Further investigation of signaling mechanisms of improved electrotaxis in highly-metastatic cancer cells will lead to an improved understanding of the electrical control of cancer cell migration. The striking difference in electrotaxis of H1650-M3 and H1650 cells is intriguing and may offer clues for possible mechanisms. In the current study, Cav-1, which is an integral membrane protein, was highly expressed in H1650-M3 cells. EF stimulation enhanced phosphorylation of Cav-1 in H1650-M3 cells, indicating that Cav-1 activation might play a role in cell electrotaxis. The essential role of Cav-1 in electrotaxis of H1650-M3 cells was further confirmed by shRNA KD of Cav-1, which abolished the electrotactic response of these cells. Previously, high expression of Cav-1 was demonstrated to be associated with enhanced malignancy, including multi-drug resistance and metastasis [33, 34]. In lung adenocarcinoma cells, Cav-1 is sufficient to promote filopodia formation, cell migration and increase metastatic potential [35]. Thus, our results, together with those findings, indicate that Cav-1 signaling mediates electrotaxis of lung cancer cells.

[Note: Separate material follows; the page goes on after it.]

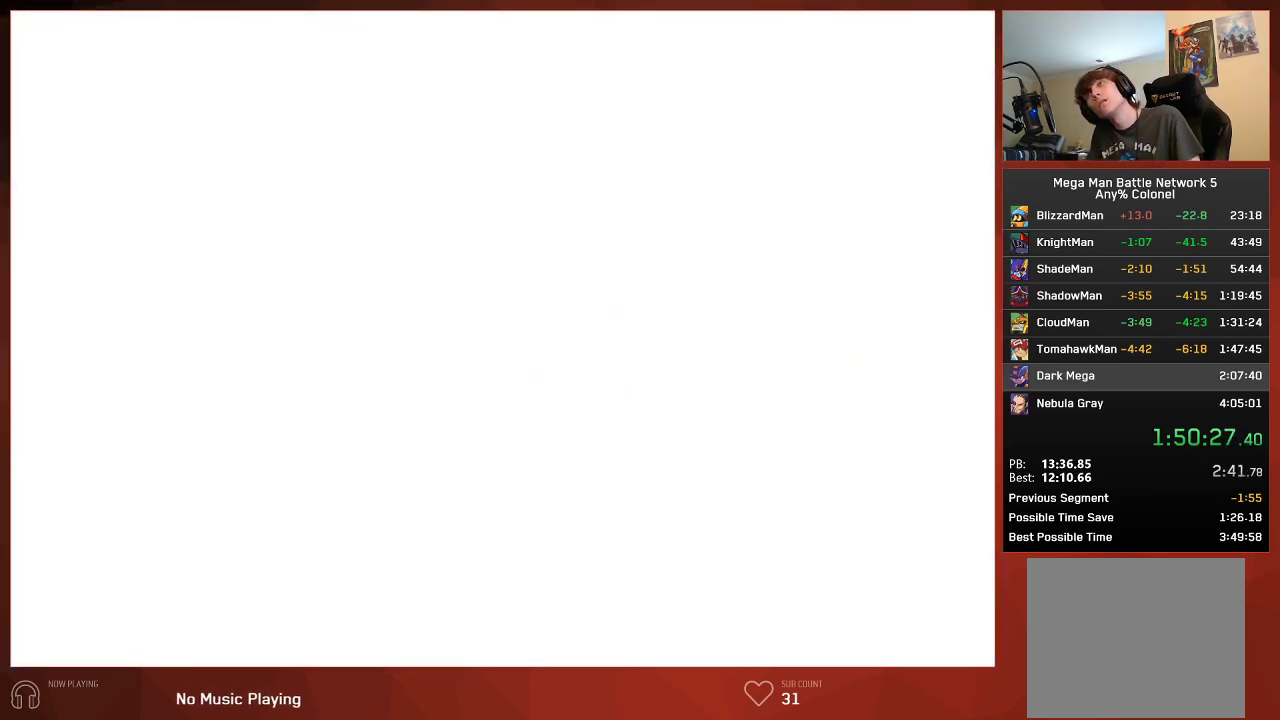
{"buttons": ["CIRCLE"], "left_stick": "center", "right_stick": "center", "events": []}
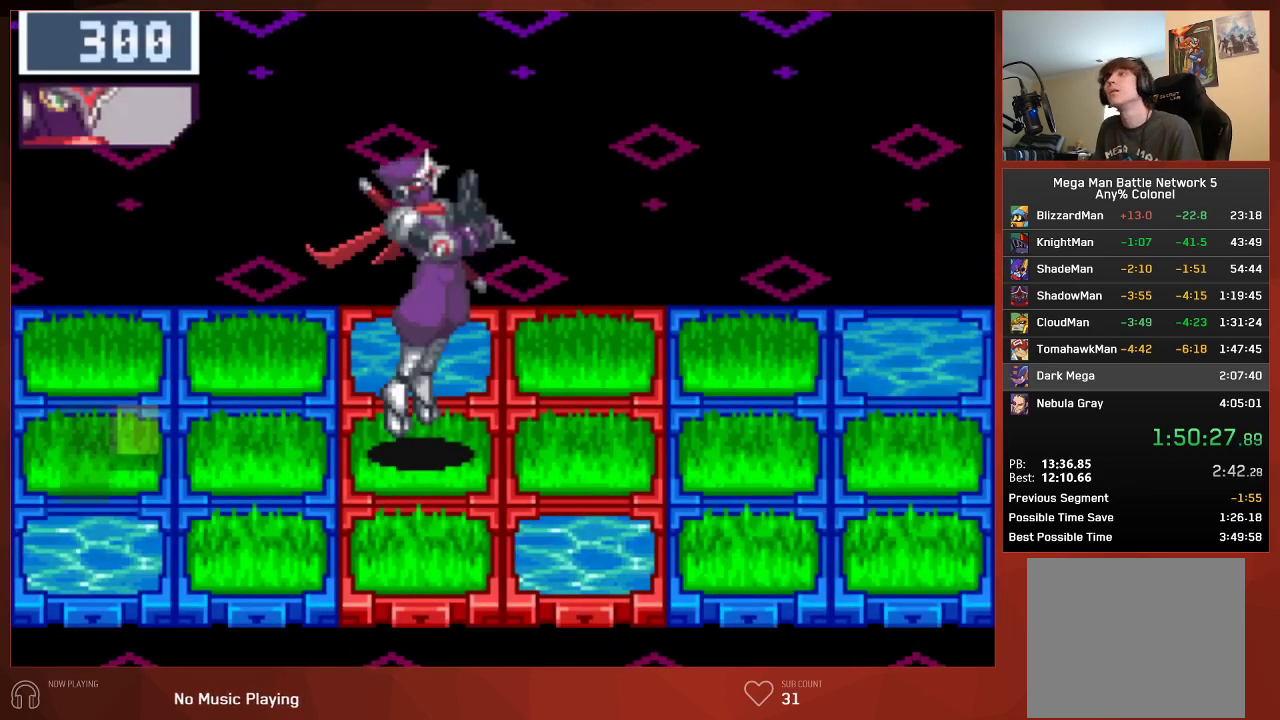
{"buttons": ["CIRCLE"], "left_stick": "center", "right_stick": "center", "events": []}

Precisely how Cav-1 senses an EF remains unknown. As discussed in a previously published review, ion channels and mechanosensitive channels might be potential candidates [11]. Fluxes of Ca²⁺, K⁺, Na⁺ and Cl⁻ were induced after wounding of the cornea, and increased transport of Cl⁻ forms a significant portion of the wound electrical current [28]. Blocking the voltage-gated Na⁺ channel (VGSC) significantly reduced the cathodal galvanotactic response of rat prostate cancer Mat-LyLu cells [12]. Application of voltage pulses across keratinocytes caused Ca²⁺ influx through voltage-gated Ca²⁺ channels (VGCCs) [36], while Ca²⁺ channel blockers reduced galvanotaxis [36, 37].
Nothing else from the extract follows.